> [INSTRUCTIONS TO FOLLOW]: Check the listing below for lines with the word "problem" and say how many there are, with nothing but the number.

======== EXTRACTED MATERIAL ========

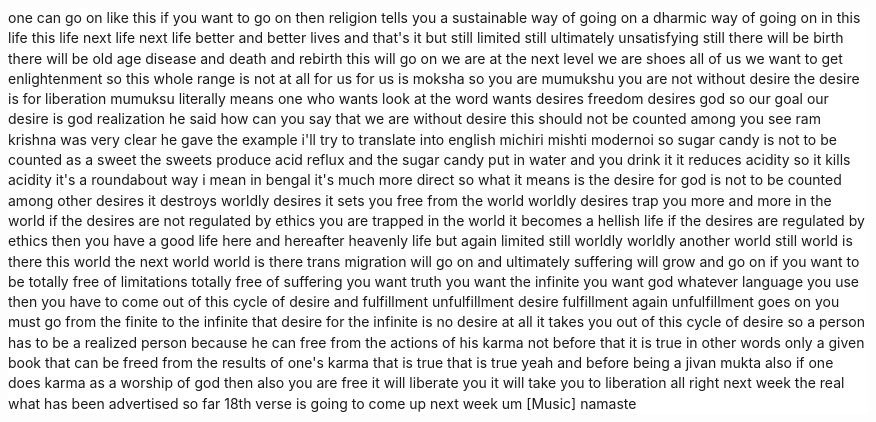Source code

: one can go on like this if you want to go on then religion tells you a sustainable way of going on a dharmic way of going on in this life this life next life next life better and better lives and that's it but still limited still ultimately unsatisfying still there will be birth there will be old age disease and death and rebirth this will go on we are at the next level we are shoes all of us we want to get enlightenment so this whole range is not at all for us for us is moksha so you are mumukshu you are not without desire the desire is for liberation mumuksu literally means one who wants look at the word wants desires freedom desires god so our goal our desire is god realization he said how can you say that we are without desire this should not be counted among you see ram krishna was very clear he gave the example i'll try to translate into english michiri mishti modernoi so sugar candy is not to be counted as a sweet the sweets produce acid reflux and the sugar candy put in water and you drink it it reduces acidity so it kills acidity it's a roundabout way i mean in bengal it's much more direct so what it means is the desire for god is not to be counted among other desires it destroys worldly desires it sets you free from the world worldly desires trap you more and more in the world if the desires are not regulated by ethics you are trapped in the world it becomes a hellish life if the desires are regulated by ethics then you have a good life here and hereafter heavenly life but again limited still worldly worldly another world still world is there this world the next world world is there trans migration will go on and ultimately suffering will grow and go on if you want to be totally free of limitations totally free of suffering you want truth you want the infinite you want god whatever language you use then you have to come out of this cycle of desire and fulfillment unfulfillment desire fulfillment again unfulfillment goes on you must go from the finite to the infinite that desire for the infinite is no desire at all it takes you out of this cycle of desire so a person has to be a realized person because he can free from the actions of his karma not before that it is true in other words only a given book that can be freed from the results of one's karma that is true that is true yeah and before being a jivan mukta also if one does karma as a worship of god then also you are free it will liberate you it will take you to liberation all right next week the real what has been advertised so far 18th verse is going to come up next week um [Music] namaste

========
======== EXTRACTED MATERIAL ========

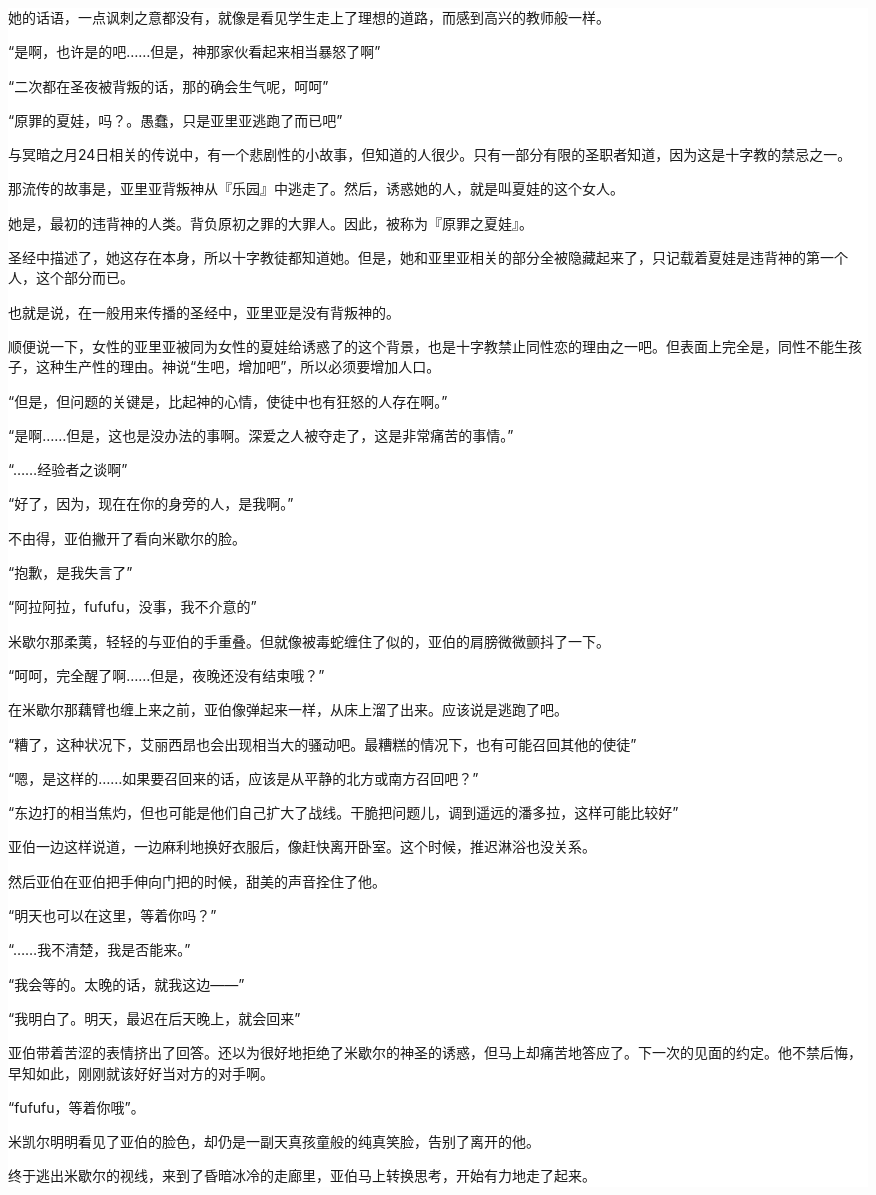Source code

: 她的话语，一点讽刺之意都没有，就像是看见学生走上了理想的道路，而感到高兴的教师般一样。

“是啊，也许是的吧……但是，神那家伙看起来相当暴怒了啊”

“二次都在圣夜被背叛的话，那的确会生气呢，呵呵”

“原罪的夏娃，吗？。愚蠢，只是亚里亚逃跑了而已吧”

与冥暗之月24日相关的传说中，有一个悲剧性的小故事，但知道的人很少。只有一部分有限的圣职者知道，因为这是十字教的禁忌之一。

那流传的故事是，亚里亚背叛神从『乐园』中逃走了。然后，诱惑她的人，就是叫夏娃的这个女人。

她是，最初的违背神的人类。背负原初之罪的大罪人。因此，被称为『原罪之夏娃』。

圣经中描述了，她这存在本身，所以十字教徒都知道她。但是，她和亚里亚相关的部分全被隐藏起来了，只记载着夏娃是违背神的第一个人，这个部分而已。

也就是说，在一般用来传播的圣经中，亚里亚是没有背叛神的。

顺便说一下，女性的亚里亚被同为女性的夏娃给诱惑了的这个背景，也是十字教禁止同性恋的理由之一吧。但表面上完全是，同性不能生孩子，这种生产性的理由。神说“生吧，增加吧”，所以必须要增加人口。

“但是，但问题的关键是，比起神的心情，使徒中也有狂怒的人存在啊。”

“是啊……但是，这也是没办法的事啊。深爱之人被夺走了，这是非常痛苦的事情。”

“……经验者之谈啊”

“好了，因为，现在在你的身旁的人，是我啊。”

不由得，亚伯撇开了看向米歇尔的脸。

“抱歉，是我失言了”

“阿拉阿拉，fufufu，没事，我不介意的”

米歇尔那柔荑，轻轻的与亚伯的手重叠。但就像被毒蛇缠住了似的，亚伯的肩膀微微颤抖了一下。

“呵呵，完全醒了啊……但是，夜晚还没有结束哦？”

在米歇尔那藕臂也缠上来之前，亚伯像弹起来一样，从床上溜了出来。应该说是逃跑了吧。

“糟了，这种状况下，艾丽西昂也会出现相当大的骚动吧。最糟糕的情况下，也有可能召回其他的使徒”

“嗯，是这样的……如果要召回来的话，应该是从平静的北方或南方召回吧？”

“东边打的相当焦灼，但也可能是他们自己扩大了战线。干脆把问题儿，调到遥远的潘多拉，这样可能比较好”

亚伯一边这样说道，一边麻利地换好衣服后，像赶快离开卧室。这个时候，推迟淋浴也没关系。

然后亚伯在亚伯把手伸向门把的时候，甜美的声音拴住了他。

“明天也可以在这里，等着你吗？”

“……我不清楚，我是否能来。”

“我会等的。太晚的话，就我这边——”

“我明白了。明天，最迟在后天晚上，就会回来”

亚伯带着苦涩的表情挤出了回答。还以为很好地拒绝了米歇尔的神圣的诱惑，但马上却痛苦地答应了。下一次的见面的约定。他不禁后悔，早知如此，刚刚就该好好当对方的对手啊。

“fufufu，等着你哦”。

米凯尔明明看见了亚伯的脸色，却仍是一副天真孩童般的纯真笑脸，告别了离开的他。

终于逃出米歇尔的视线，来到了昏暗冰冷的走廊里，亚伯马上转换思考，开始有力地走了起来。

========
======== EXTRACTED MATERIAL ========

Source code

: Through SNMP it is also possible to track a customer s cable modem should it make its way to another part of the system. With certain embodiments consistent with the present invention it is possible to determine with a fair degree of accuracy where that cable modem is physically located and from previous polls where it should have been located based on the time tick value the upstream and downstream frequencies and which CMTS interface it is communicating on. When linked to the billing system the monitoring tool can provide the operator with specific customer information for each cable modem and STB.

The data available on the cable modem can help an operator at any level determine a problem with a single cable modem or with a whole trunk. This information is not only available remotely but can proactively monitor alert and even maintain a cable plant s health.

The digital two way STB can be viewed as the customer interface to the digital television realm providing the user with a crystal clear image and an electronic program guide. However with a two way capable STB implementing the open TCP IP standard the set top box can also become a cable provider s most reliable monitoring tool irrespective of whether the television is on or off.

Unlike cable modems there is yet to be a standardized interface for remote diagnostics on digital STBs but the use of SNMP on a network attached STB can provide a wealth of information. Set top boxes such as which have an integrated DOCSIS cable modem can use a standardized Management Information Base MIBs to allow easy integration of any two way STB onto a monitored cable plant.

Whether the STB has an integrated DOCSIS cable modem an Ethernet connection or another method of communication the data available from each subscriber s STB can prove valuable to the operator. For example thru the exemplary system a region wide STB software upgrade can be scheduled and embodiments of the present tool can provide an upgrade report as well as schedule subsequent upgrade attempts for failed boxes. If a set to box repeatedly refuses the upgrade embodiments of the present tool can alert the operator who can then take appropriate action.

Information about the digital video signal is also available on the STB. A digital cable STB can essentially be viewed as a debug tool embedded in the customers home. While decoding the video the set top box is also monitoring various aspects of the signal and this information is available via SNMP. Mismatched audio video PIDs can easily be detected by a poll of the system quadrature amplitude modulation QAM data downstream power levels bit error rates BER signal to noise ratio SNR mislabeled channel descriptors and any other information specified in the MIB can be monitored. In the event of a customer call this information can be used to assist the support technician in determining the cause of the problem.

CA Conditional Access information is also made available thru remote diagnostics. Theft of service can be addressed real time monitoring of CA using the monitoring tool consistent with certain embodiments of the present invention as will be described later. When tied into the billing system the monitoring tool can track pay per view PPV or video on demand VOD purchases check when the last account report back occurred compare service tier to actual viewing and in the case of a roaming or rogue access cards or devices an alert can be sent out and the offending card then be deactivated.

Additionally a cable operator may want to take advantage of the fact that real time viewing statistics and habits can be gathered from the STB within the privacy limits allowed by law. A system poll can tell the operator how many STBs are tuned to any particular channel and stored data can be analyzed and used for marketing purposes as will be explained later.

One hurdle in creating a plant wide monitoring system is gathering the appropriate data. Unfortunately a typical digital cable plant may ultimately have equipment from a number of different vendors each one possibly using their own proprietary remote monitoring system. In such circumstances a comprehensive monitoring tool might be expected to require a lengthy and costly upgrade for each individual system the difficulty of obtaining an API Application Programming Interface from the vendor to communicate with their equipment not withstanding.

========

> [EXPECTED ANSWER]: 2